ICMP unreachable (DF) does not report the NATed IP

"Hillmann, Oliver" <Oliver.Hillmann@xxxxxxxxxx> · Thu, 24 Apr 2003 17:37:09 +0200

Hi,

I came across a problem with ICMP Unreachable Don't Fragment packages during the Path MTU discovery process on a linux software router which SNATs a small-MTU connected host to a larger-MTU network:

host A |--link A--| linux router |--link B--| host B
10.0.0.1       10.0.0.2       10.0.1.2     10.0.1.1

Link A has an MTU of 1400 (being a tunnel running PPP over L2TP over IP, that's why), Link B has an MTU of 1500. The router SNATs host A to its own interface address on link B, so that all connections to host B are seen as originating from the router.

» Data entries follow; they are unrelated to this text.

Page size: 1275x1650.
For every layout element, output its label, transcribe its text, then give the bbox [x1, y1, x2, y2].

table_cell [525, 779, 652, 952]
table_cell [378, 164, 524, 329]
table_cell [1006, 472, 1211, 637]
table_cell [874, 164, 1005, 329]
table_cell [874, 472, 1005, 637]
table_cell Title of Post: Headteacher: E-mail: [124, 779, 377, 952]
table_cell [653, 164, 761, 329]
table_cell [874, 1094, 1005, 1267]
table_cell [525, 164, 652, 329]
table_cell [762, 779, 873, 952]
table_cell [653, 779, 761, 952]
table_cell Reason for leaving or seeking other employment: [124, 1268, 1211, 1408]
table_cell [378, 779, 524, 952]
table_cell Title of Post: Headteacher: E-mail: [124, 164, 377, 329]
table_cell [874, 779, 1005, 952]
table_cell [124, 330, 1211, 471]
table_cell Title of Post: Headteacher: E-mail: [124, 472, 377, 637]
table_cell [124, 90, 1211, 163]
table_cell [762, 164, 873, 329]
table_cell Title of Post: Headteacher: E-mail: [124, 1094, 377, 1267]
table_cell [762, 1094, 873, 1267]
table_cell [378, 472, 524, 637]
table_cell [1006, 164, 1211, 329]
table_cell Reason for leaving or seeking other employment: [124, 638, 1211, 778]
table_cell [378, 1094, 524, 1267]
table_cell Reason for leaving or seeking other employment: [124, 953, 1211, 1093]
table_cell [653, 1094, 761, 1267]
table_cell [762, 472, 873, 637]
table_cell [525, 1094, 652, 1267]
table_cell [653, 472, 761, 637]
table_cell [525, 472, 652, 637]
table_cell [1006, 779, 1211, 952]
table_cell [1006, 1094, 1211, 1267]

When host B sends a return packet towards host A (like a response to a HTTP request), it can be up to 1500 bytes, which is too big for link A, it gets discarded by the router because the Dont Fragment flag is set. The router then informs host B of this by sending an ICMP Unreachable (Dont Fragment) packet and includes part of the dropped packet in this ICMP message, thus informing host B which packet has been dropped.

Unfortunataly, this part of the original packet shows the real IP of host A (10.0.0.1) and not the SNATed one (10.0.1.2) to which the original package has been sent. Obviously, the netfilter code un-SNATs the packet, so that it gets the 'real' IP of host A in order to be forwarded, then tries to send it, which fails, and now sends back the _un-SNATed_ packet portion. Consequently, host B discards this packet because it has never sent a package to the IP 10.0.0.1 reported in the ICMP error message.

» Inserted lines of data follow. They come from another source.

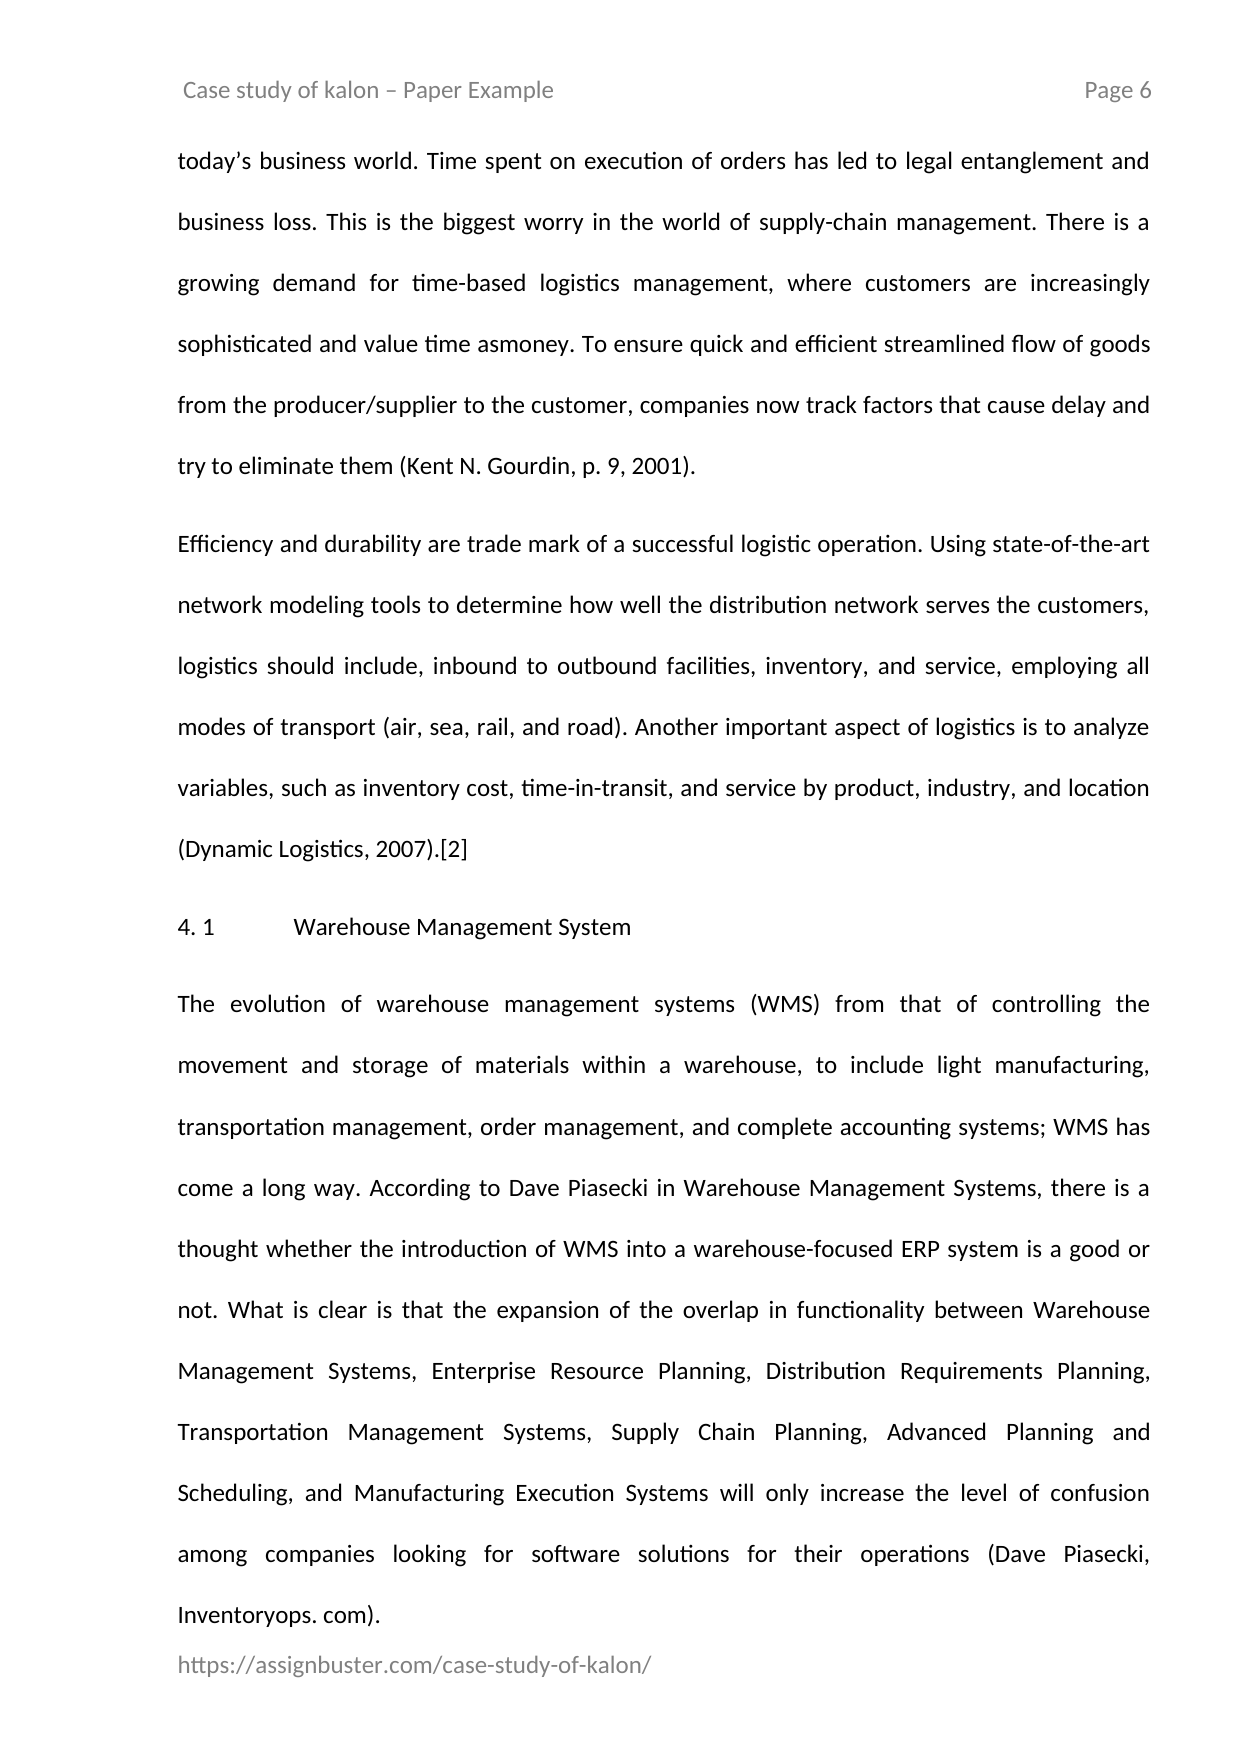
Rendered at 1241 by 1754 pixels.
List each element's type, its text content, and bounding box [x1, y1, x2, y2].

text The evolution of warehouse management systems (WMS) from that of controlling the movement and storage of materials within a warehouse, to include light manufacturing, transportation management, order management, and complete accounting systems; WMS has come a long way. According to Dave Piasecki in Warehouse Management Systems, there is a thought whether the introduction of WMS into a warehouse-focused ERP system is a good or not. What is clear is that the expansion of the overlap in functionality between Warehouse Management Systems, Enterprise Resource Planning, Distribution Requirements Planning, Transportation Management Systems, Supply Chain Planning, Advanced Planning and Scheduling, and Manufacturing Execution Systems will only increase the level of confusion among companies looking for software solutions for their operations (Dave Piasecki, Inventoryops. com). [177, 988, 1152, 1629]
text Efficiency and durability are trade mark of a successful logistic operation. Using state-of-the-art network modeling tools to determine how well the distribution network serves the customers, logistics should include, inbound to outbound facilities, inventory, and service, employing all modes of transport (air, sea, rail, and road). Another important aspect of logistics is to analyze variables, such as inventory cost, time-in-transit, and service by product, industry, and location (Dynamic Logistics, 2007).[2] [177, 528, 1152, 864]
text 4. 1 Warehouse Management System [177, 911, 1152, 941]
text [177, 145, 1152, 481]
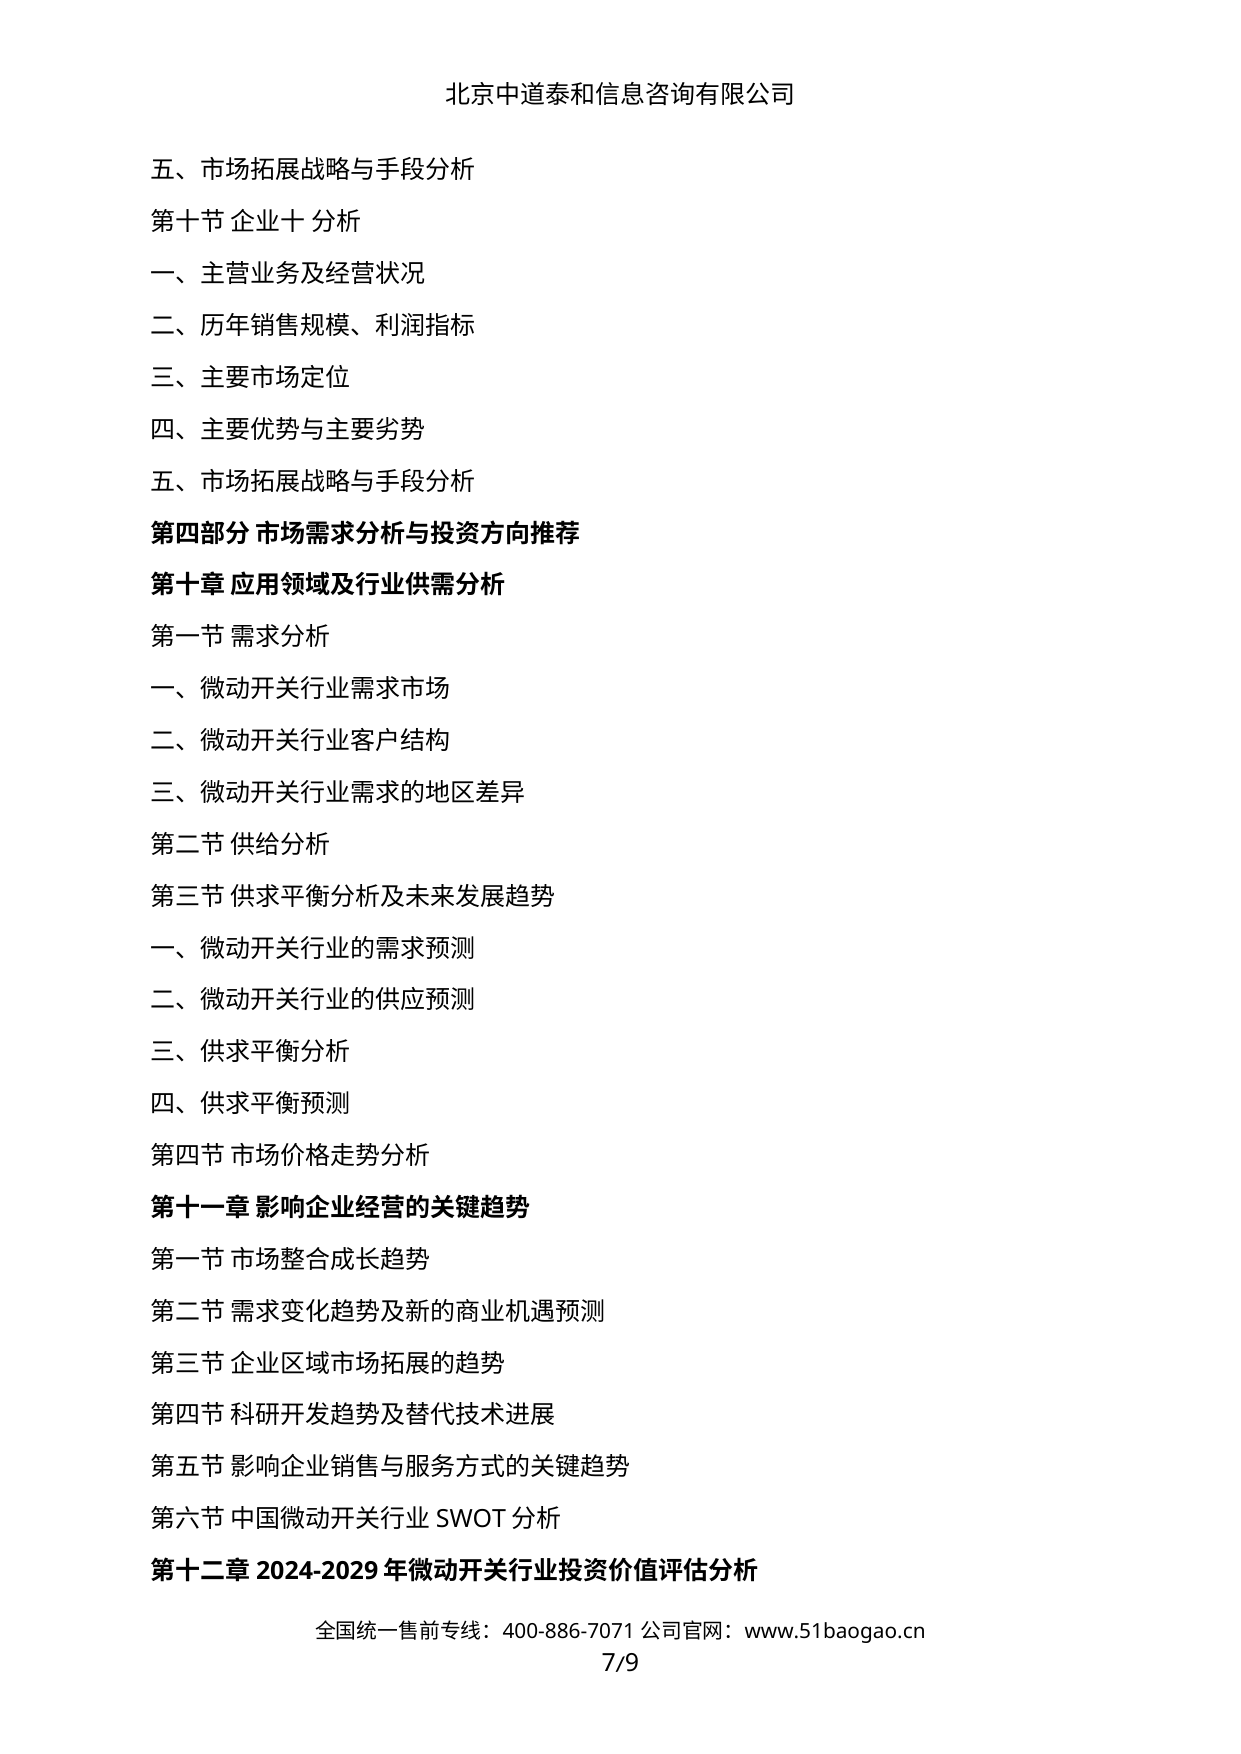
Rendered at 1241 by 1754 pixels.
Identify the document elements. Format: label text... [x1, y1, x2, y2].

SNATing in my setting is done via the usual POSTROUTING rule on the link B-interface of the router. Removing SNATing rules lets this setting work as expected, because the ICMP error messages now represent the actual network layout. Any TCPMSS tricks won't help either, simply because host A does not announce its MSS, and in fact announcing its MSS and discovering its MTU are two different things...

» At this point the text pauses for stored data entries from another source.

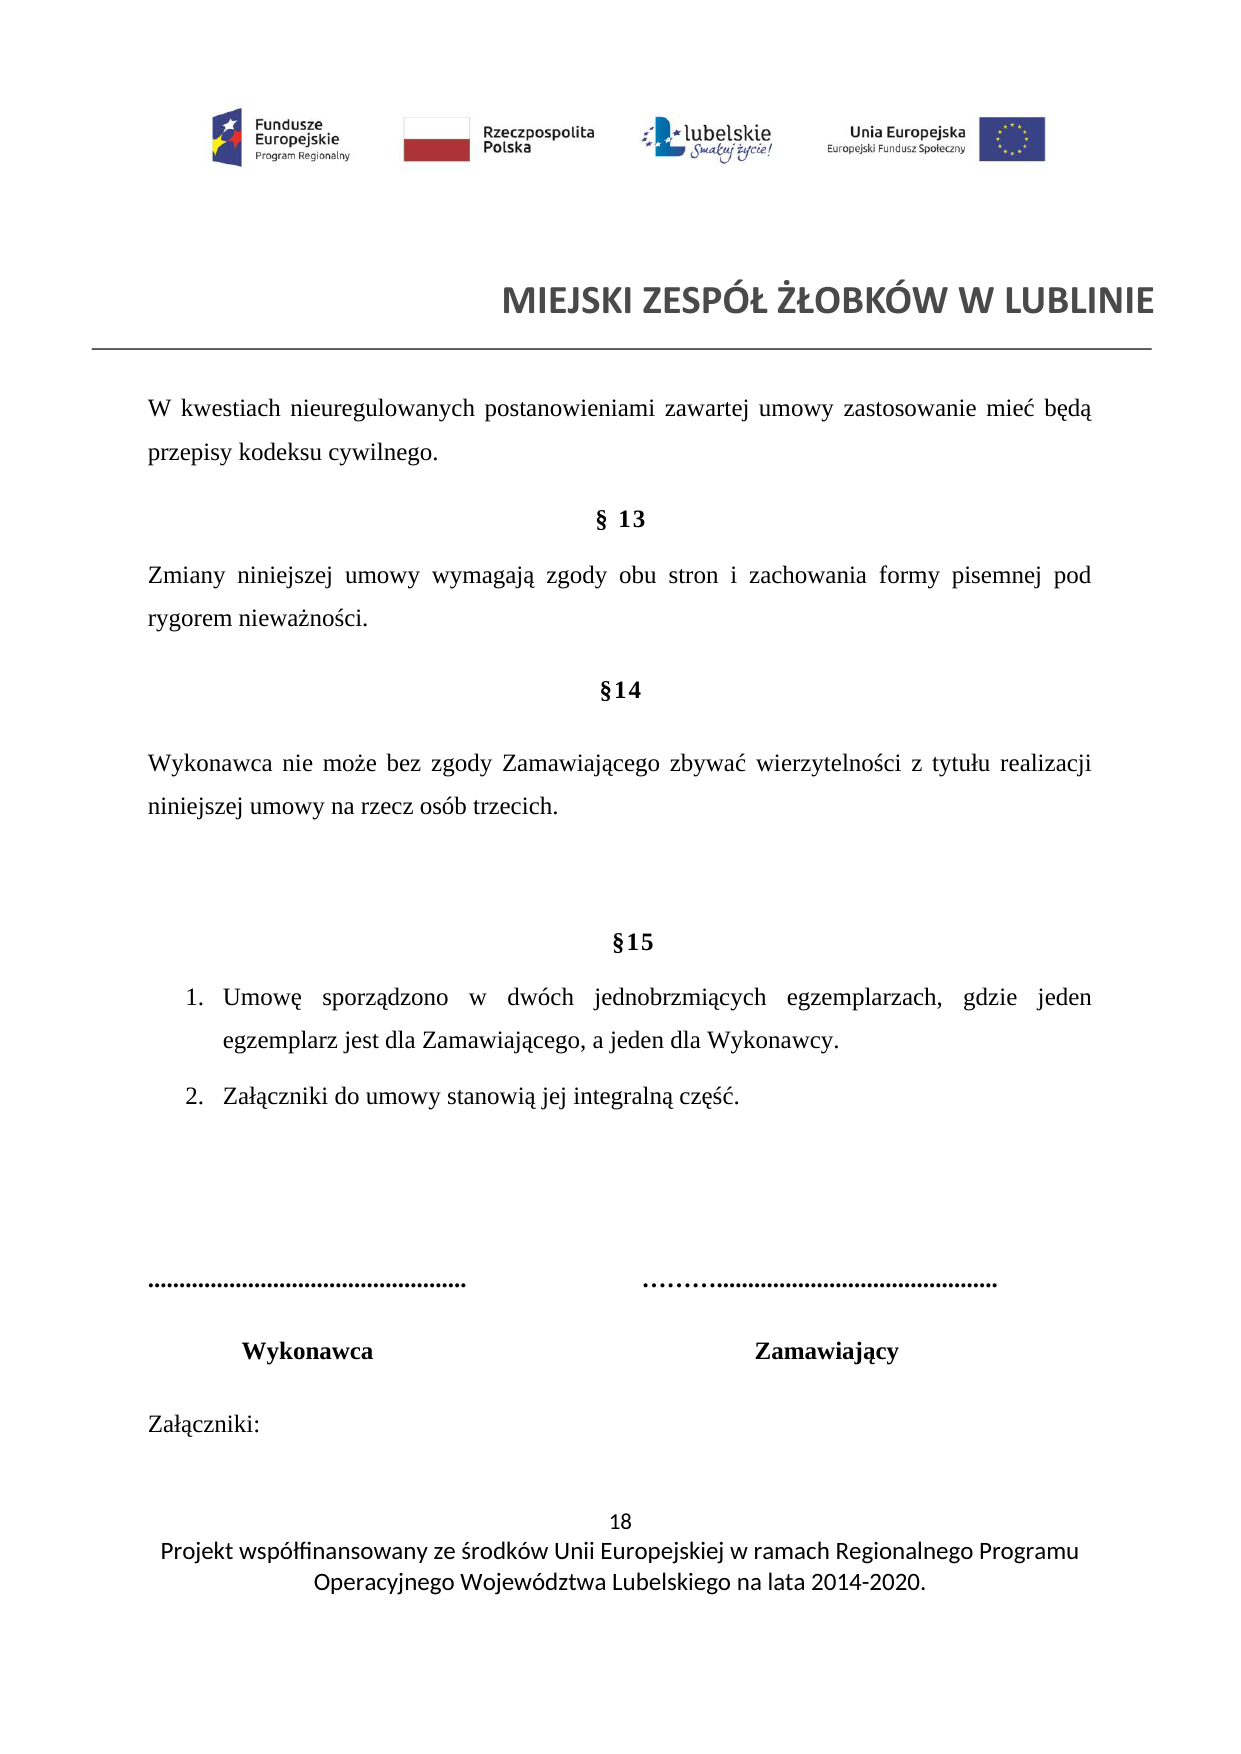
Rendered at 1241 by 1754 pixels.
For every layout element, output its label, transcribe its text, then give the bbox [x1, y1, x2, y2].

list Umowę sporządzono w dwóch jednobrzmiących egzemplarzach, gdzie jeden egzemplarz jest dla Zamawiającego, a jeden dla Wykonawcy. [185, 982, 1093, 1054]
text W kwestiach nieuregulowanych postanowieniami zawartej umowy zastosowanie mieć będą przepisy kodeksu cywilnego. [148, 374, 1093, 465]
text ................................................... ………............................................. [148, 1264, 1093, 1293]
text §14 [148, 675, 1093, 704]
list Załączniki do umowy stanowią jej integralną część. [185, 1081, 1093, 1109]
text Wykonawca Zamawiający [148, 1336, 1093, 1365]
text Załączniki: [148, 1409, 1093, 1437]
text § 13 [148, 504, 1093, 533]
text Zmiany niniejszej umowy wymagają zgody obu stron i zachowania formy pisemnej pod rygorem nieważności. [148, 560, 1093, 632]
picture [3, 171, 1240, 374]
text Wykonawca nie może bez zgody Zamawiającego zbywać wierzytelności z tytułu realizacji niniejszej umowy na rzecz osób trzecich. [148, 748, 1093, 819]
text §15 [177, 927, 1088, 955]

In order to have this kind of PMTU discovery working, the ICMP unreachable packets must represent the IP address of the SNAT-source interface. This could be either done a) by testing if a packet would have to be dropped due to DF contraints *before* mangling NAT IP addresses (which probably would break routing sementics), or b) by having some kind of ICMP NAT helper which mangles the reported IP addresses in the internet header payload of these packets.

Of course, this mangling would cause ICMP messages telling that you cannot send a packet to a host with this particular host's source address ("10.0.1.2 reports that a packet didn't reach 10.0.1.2 due to MTU and DF contraints"), which is kinda braindead and reflects the same dilemma as mentioned in ip_core_nat.c (having other host unreachable errors originating from the host reported unreachable), but then, NAT still is and always has been a hack and is partially braindead in itself...

Can anybody verify or falsify my observations? What do I miss? Is there a simple magic command line switch that makes this work and makes me look like an idiot? What can I do to solve this? Except writing some NAT helper for this? (Actually, I might try this if some networking jedis agree with me on the description of the problem... :)

Thanks for any comments!

Regards,

Oliver
P.S.: Oh, and please forgive me for using this broken mail client. If you cannot forgive, at least feel some amount of pity that I am forced to this stupid bloat thing instead of decent pine... Or mutt... Or elm... :)